You can also compute more detailed comparisons. Let’s return to the example with gender differences:
Możemy też wyliczyć bardziej rozbudowane porównania. Wróćmy do przykładu z różnicami ze względu na płeć:
. repest TIMSS , estimate(freq ASMIBM0@) over(ITSEX, test) svyparms(NREP(152))
over ITSEX = 1 2
_pooled - ITSEX = 1 .....
_pooled - ITSEX = 2 .....
_pooled : _pooled
------------------------------------------------------------------------------
| Coefficient Std. err. z P>|z| [95% conf. interval]

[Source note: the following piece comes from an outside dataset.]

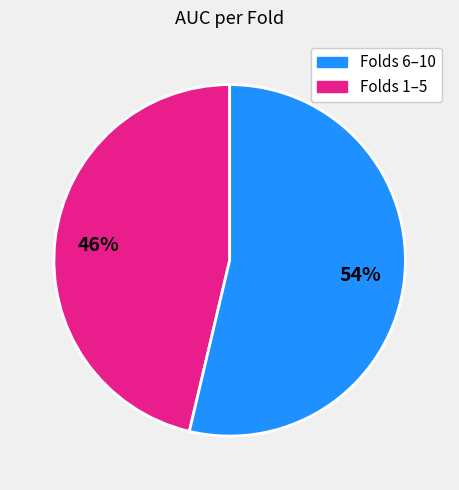

Is there any slice that represents more than half of the pie?

Yes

-------------+----------------------------------------------------------------
ITSEX=1 |
ASMIBM0__1 | 3.807798 .6125007 6.22 0.000 2.607318 5.008277
ASMIBM0__2 | 14.41528 .9742022 14.80 0.000 12.50588 16.32468
ASMIBM0__3 | 34.56772 1.225612 28.20 0.000 32.16556 36.96988
ASMIBM0__4 | 35.13991 1.570727 22.37 0.000 32.06135 38.21848
ASMIBM0__5 | 12.06929 1.349484 8.94 0.000 9.424351 14.71423
-------------+----------------------------------------------------------------
ITSEX=2 |
ASMIBM0__1 | 3.829155 .5573351 6.87 0.000 2.736798 4.921511
ASMIBM0__2 | 12.0337 1.033463 11.64 0.000 10.00815 14.05925
ASMIBM0__3 | 30.31861 1.280613 23.68 0.000 27.80865 32.82856
ASMIBM0__4 | 37.15851 1.629268 22.81 0.000 33.9652 40.35182
ASMIBM0__5 | 16.66003 1.167054 14.28 0.000 14.37265 18.94741
-------------+----------------------------------------------------------------
ITSEX=d |
ASMIBM0__1 | .0213571 .7412523 0.03 0.977 -1.431471 1.474185
ASMIBM0__2 | -2.381582 1.325725 -1.80 0.072 -4.979955 .2167903
ASMIBM0__3 | -4.24911 1.629858 -2.61 0.009 -7.443573 -1.054647
ASMIBM0__4 | 2.018596 2.418225 0.83 0.404 -2.721038 6.75823
ASMIBM0__5 | 4.590739 1.858332 2.47 0.013 .9484761 8.233002
------------------------------------------------------------------------------Comparing the percentages of students at different proficiency levels shows that boys more often attain the highest level (625+) and less often the lower levels. For example, 16.7% of boys reach the highest level, compared to 12.1% of girls. This difference is statistically significant.
The largest differences appear at levels 3 and 5—boys are less often at level 3 (30.3% vs 34.6%) and more often at the highest level (16.7% vs 12.1%). This suggests that there are more high-achieving boys than girls, although differences in means were moderate.